In the spring of 1985, when I was living in New York and working at the Strand bookstore, I made a little extra money on the side by writing sexual fantasies. This is how it came about. One warm evening, at an opening on the Lower East Side, I met an artist called Czarnowski. A few days later, Czarnowski invited me over to his studio on Sixth Avenue. As we drank coffee at his kitchen table, I happened to mention what the people at the bookstore were paying me. Czarnowski suggested that I supplement my income by writing for the sex trade. He knew someone in the business, he said, and scribbled down a number. He thought the pay was pretty reasonable. When I called the number Czarnowski had given me, the man on the other end told me he was looking for sexual fantasies that were about eleven sentences long. They would be read out over the phone by women, he said, and should bring a man to orgasm in approximately sixty seconds. In other words, the eleven sentences could stretch to twenty or shrink to five, just so long as they took no more than a minute to read. I would be paid $25 for every fantasy that was used.

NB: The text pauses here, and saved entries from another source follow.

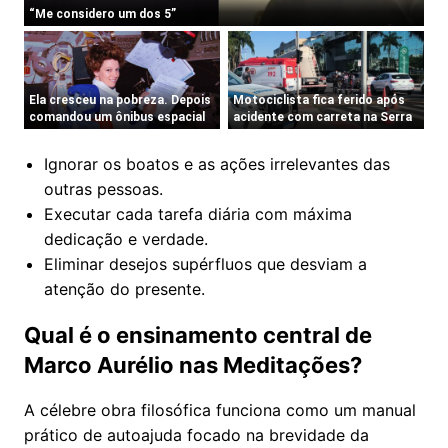
Ignorar os boatos e as ações irrelevantes das
outras pessoas.
Executar cada tarefa diária com máxima
dedicação e verdade.
Eliminar desejos supérfluos que desviam a
atenção do presente.
Qual é o ensinamento central de
Marco Aurélio nas Meditações?
A célebre obra filosófica funciona como um manual
prático de autoajuda focado na brevidade da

My first couple of attempts were rejected. The man on the phone told me they were too left-field. The guys who called were regular guys, he said, and got off on pretty standard stuff. Like what? I said. Like the super of a building is called to an apartment to inspect a leaking radiator, he said, and the door is answered by a woman in her underwear… I saw what he was driving at and tried again. I wrote about a man working a night-shift in a parking lot. A sports car pulls up with a blonde girl behind the wheel. She winds her window down. Her blouse is unbuttoned, and her short skirt has ridden up her thigh…I don’t remember how the fantasy ended – the obvious way, no doubt – but I know it was the first of my pieces to be used. I had a few more accepted, but then the summer ended, and I left New York for Tokyo. I have long since lost the number of the man who employed me.
I never kept any copies of the fantasies I wrote.